Recreational marijuana has been legal in the state of Colorado for slightly more than two years. As the first state to legalize recreational use of marijuana, the rest of the country has been watching and waiting to see what changes occur as a result of this relatively new legislation. Even though it’s only two years old, the fledgling Colorado marijuana industry has resulted in several changes in Colorado, most noticeably in tourism.
Cannabis tourism has brought many people to Colorado, and they’re presence hasn’t just impacted the recreational marijuana industry. Restaurants, hotels and motels, retail stores, art galleries, and other businesses have all benefited by the increase in tourism activity. Many businesses and organization host marijuana-friendly events. The Colorado Symphony, for instance, offers several adult-only concerts where the use of marijuana is allowed. It’s possible to attend marijuana food and wine pairing events in downtown Denver. The real estate industry has also benefited. Some people have even decided to purchase property in Colorado because of the decision to legalize recreational marijuana. The industry has also provided entrepreneurial opportunities as well as new jobs.
The state of Colorado has collected millions of dollars in taxes since the advent of legalized recreational marijuana. Many of these tax dollars have gone to fund education. When Colorado voters elected to legalization recreational use of cannabis, a provision was included in the bill that required 15-percent of all resulting tax revenues to be used for construction of new schools. Colorado’s infrastructure is also benefiting greatly from tax monies gleaned from marijuana sales.

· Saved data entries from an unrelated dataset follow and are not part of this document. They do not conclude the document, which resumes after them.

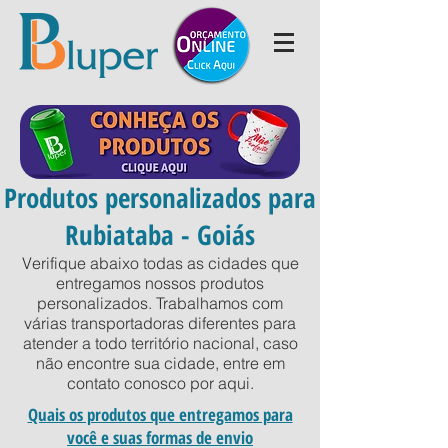
Produtos personalizados para
Rubiataba - Goiás
Verifique abaixo todas as cidades que
entregamos nossos produtos
personalizados. Trabalhamos com
várias transportadoras diferentes para
atender a todo território nacional, caso
não encontre sua cidade, entre em
contato conosco por
aqui
.
Quais os produtos que entregamos para
você e suas formas de envio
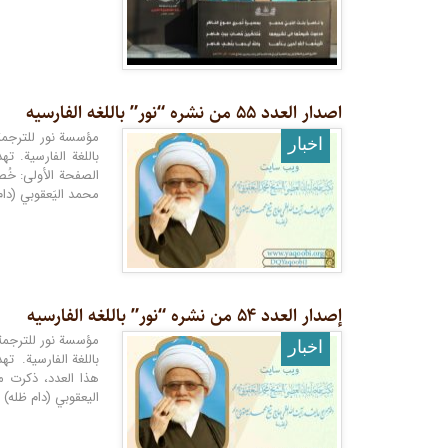
اصدار العدد ۵۵ من نشره “نور” باللغه الفارسیه
اخبار
باللغة الفارسية. ت
الصفحة الأولى: خُ
محمد اليَعقوبي (دام ظله
إصدار العدد ۵۴ من نشره “نور” باللغه الفارسیه
اخبار
باللغة الفارسية. ته
هذا العدد، ذکرت مو
اليعقوبي (دام ظله)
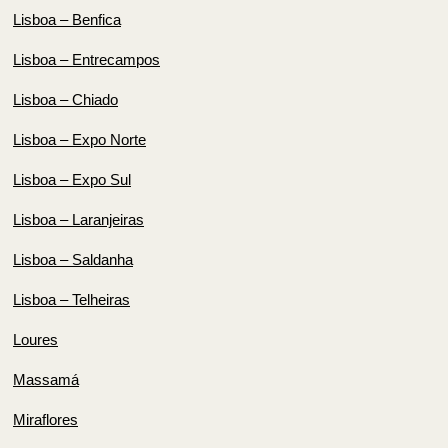
Lisboa – Benfica
Lisboa – Entrecampos
Lisboa – Chiado
Lisboa – Expo Norte
Lisboa – Expo Sul
Lisboa – Laranjeiras
Lisboa – Saldanha
Lisboa – Telheiras
Loures
Massamá
Miraflores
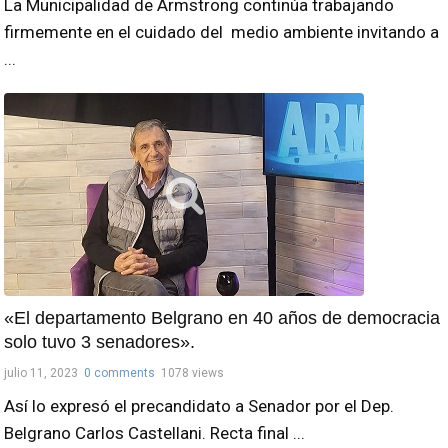
La Municipalidad de Armstrong continúa trabajando
firmemente en el cuidado del medio ambiente invitando a
...
«El departamento Belgrano en 40 años de democracia
solo tuvo 3 senadores».
julio 11, 2023
0 comments
1078 views
Así lo expresó el precandidato a Senador por el Dep.
Belgrano Carlos Castellani. Recta final ...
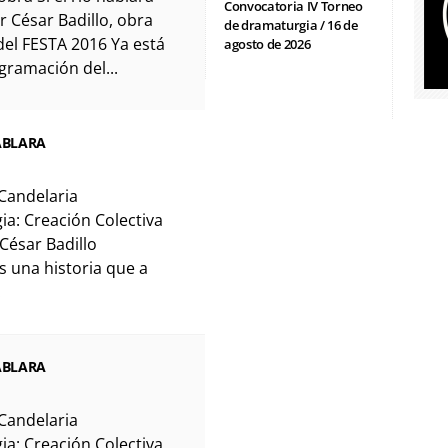
Convocatoria IV Torneo
r César Badillo, obra
de dramaturgia / 16 de
del FESTA 2016 Ya está
agosto de 2026
ogramación del...
HABLARA
Candelaria
a: Creación Colectiva
 César Badillo
Es una historia que a
.
HABLARA
Candelaria
a: Creación Colectiva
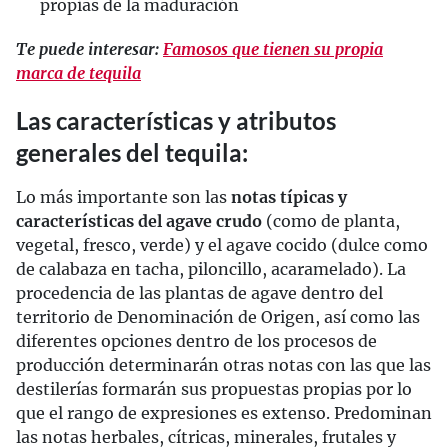
propias de la maduración
Te puede interesar:
Famosos que tienen su propia
marca de tequila
Las características y atributos
generales del tequila:
Lo más importante son las
notas típicas y
características del agave crudo
(como de planta,
vegetal, fresco, verde) y el agave cocido (dulce como
de calabaza en tacha, piloncillo, acaramelado). La
procedencia de las plantas de agave dentro del
territorio de Denominación de Origen, así como las
diferentes opciones dentro de los procesos de
producción determinarán otras notas con las que las
destilerías formarán sus propuestas propias por lo
que el rango de expresiones es extenso. Predominan
las notas herbales, cítricas, minerales, frutales y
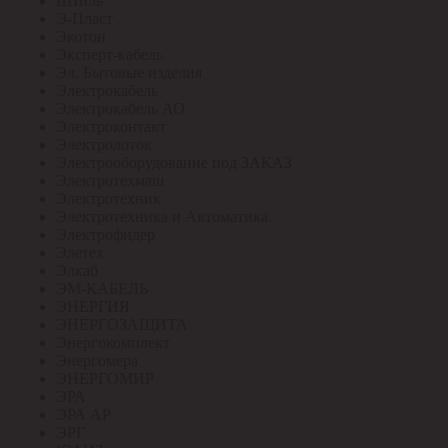
Штиль
Э-Пласт
Экотон
Эксперт-кабель
Эл. Бытовые изделия
Электрокабель
Электрокабель АО
Электроконтакт
Электролоток
Электрооборудование под ЗАКАЗ
Электротехмаш
Электротехник
Электротехника и Автоматика
Электрофидер
Элетех
Элкаб
ЭМ-КАБЕЛЬ
ЭНЕРГИЯ
ЭНЕРГОЗАЩИТА
Энергокомплект
Энергомера
ЭНЕРГОМИР
ЭРА
ЭРА АР
ЭРГ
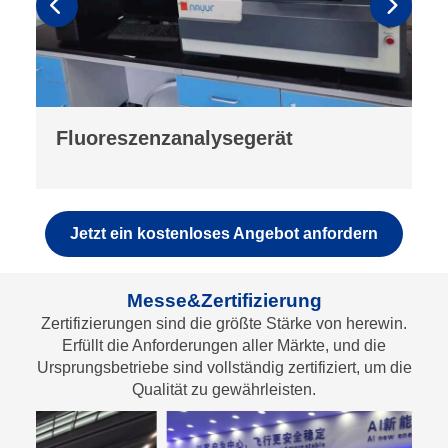
Fallprüfmaschine
Jetzt ein kostenloses Angebot anfordern
Messe&Zertifizierung
Zertifizierungen sind die größte Stärke von herewin.
Erfüllt die Anforderungen aller Märkte, und die
Ursprungsbetriebe sind vollständig zertifiziert, um die
Qualität zu gewährleisten.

Colorado has also experienced a drop in crime rates since it legalized recreational marijuana. Naturally, arrests for marijuana use and possession have plummeted, but violent crime rates are down as well. Law enforcement officers are free to devote their efforts to serious issues.

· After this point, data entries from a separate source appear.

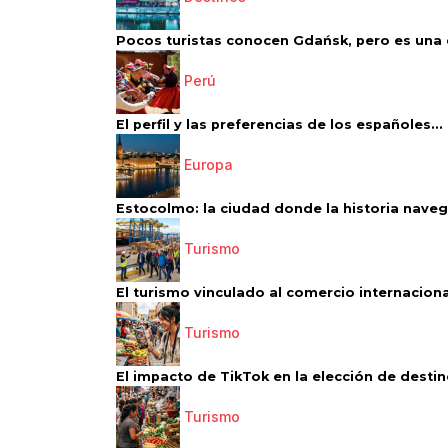
Pocos turistas conocen Gdańsk, pero es una d
Perú
El perfil y las preferencias de los españoles...
Europa
Estocolmo: la ciudad donde la historia navega
Turismo
El turismo vinculado al comercio internacional
Turismo
El impacto de TikTok en la elección de destino
Turismo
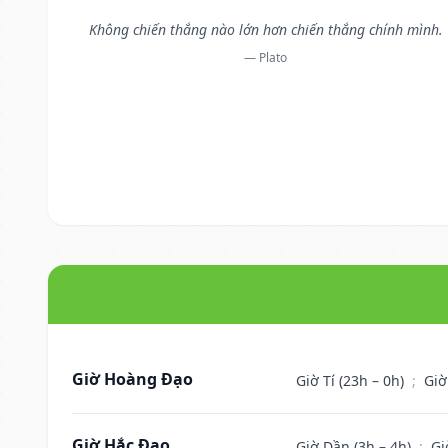
Không chiến thắng nào lớn hơn chiến thắng chính mình.
— Plato
Giờ Hoàng Đạo
Giờ Tí (23h – 0h)
;
Giờ
Giờ Hắc Đạo
Giờ Dần (3h – 4h)
;
Gi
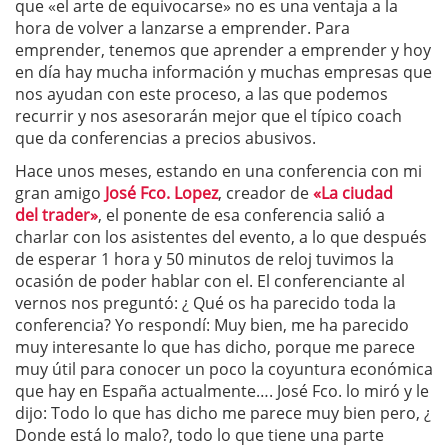
que «el arte de equivocarse» no es una ventaja a la
hora de volver a lanzarse a emprender. Para
emprender, tenemos que aprender a emprender y hoy
en día hay mucha información y muchas empresas que
nos ayudan con este proceso, a las que podemos
recurrir y nos asesorarán mejor que el típico coach
que da conferencias a precios abusivos.
Hace unos meses, estando en una conferencia con mi
gran amigo
José Fco. Lopez
, creador de
«La ciudad
del trader»
, el ponente de esa conferencia salió a
charlar con los asistentes del evento, a lo que después
de esperar 1 hora y 50 minutos de reloj tuvimos la
ocasión de poder hablar con el. El conferenciante al
vernos nos preguntó: ¿ Qué os ha parecido toda la
conferencia? Yo respondí: Muy bien, me ha parecido
muy interesante lo que has dicho, porque me parece
muy útil para conocer un poco la coyuntura económica
que hay en España actualmente…. José Fco. lo miró y le
dijo: Todo lo que has dicho me parece muy bien pero, ¿
Donde está lo malo?, todo lo que tiene una parte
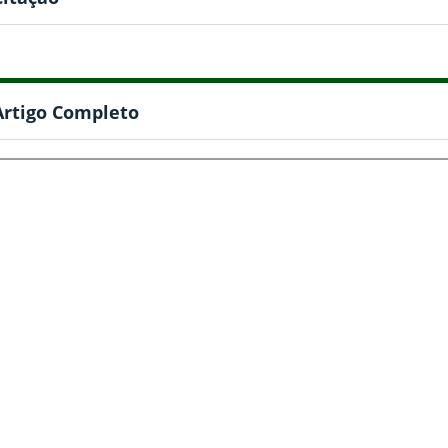
Artigo Completo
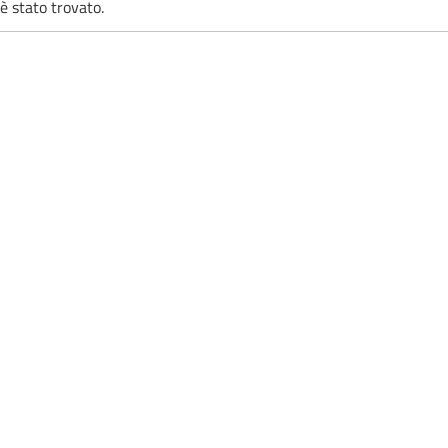
è stato trovato.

Several other states, including Alaska, Oregon, and Washington have since followed Colorado’s lead and legalized recreational marijuana. The industry is still too young in Alaska for any realistic data on whether or not it has helped the economy, but Washington and Oregon appear to be benefiting from legalized sales. Other states will more than likely follow suit in the future, especially if the economic gains enjoyed by states that have legalized it continue to grow.